All kidding aside 😅, sometimes you need a place to save your website's data. A place where user choices, website configurations can sit, even if you refresh your page, or reopen your browser. .localStorage
is a good place for this use-case.
.localStorage
is a storage of key-value pairs linked to a site through its URL. Its API is pretty straightforward.
window.localStorage.setItem("myData", "2");
// ^ Its .setItem() accepts two parameters: key, value. We can drop the window. prefix.
localStorage.getItem("myData");
// ^ returns "2"
You can inspect the storage in Chrome's Application tab under the Local Storage item.
We can store non-primitive data types in .localStorage
as well. Let's say we would put an object there.
localStorage
.setItem("userData", { name: "David", surName: "Programmer"});
localStorage.getItem("userData");
// it's returning "[object Object]"
Why is the previous code snippet returning our object upon calling .getItem("userData")

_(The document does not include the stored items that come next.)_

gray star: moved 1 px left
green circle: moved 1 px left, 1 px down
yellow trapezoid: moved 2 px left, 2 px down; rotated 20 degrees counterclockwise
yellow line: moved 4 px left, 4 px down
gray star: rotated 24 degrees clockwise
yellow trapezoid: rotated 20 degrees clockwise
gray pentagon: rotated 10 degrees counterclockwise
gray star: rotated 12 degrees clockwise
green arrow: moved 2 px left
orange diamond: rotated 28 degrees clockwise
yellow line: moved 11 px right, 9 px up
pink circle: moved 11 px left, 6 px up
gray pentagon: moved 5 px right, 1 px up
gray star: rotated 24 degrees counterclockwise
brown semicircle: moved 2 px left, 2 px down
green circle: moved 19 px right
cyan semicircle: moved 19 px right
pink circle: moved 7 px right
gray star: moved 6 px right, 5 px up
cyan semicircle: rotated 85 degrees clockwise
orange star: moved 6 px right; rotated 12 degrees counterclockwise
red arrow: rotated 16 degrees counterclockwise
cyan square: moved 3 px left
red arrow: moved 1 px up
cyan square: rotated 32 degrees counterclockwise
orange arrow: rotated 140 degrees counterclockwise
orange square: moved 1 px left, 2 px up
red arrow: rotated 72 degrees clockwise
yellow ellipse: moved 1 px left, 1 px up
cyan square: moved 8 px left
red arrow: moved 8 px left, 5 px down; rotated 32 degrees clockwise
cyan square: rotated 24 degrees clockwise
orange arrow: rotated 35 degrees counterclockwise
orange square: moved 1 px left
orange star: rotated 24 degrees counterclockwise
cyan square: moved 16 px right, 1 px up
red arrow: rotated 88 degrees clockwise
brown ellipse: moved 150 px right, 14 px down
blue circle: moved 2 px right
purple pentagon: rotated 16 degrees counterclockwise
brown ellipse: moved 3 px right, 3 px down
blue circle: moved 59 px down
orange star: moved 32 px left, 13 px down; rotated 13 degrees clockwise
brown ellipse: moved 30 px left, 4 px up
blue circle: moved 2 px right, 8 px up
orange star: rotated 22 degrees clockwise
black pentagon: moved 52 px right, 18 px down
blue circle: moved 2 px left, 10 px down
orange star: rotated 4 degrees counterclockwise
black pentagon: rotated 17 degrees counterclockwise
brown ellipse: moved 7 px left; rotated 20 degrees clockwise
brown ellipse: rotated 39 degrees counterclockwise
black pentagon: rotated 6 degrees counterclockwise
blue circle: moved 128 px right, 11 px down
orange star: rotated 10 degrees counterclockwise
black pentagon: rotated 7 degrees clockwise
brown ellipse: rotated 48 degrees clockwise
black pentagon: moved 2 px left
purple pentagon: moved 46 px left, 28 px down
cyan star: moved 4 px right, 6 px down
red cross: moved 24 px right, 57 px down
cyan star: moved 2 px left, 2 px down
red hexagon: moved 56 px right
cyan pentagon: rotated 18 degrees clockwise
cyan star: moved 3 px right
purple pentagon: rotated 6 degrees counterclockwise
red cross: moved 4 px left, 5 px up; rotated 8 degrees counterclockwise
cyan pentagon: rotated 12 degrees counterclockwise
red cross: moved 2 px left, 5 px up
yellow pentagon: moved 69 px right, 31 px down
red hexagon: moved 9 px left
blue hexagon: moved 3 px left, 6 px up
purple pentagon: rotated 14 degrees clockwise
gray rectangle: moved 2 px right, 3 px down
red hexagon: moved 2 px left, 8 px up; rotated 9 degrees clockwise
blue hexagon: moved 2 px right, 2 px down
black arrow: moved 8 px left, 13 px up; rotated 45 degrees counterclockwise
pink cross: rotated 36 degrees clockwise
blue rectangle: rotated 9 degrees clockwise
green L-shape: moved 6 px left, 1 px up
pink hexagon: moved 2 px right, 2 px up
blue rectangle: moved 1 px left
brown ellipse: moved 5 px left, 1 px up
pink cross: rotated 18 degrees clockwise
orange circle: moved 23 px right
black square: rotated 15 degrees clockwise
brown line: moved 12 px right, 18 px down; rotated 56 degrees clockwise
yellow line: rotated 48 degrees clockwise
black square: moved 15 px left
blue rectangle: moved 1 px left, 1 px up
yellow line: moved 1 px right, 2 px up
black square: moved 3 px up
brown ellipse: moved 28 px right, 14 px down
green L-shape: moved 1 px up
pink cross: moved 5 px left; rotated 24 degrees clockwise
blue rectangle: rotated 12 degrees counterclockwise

? Because the .localStorage
stringifies the value given to it before saving it. The default conversion from an object to string is "[object Object]"
. That means that in order to preserve the true content of our data, we need to convert it before saving to the storage.
The preferred way is to use JSON.stringify()
and JSON.parse()
which functions stringify and de-stringify their inputs.
const data = { name: "David", surName: "Programmer" };
const stringifiedData = JSON.stringify(data);
localStorage.setItem("userData", stringifiedData);
JSON.parse(localStorage.getItem("userData"));
// it's returning now our original object
// {name: "David", surName: "Programmer"}
localStorage
can store up from 5 MB up to 10MB of data depending on your browser for a given domain. It is not accessible on the server, only the client's browser. It can come in handy for saving persisting data on your website.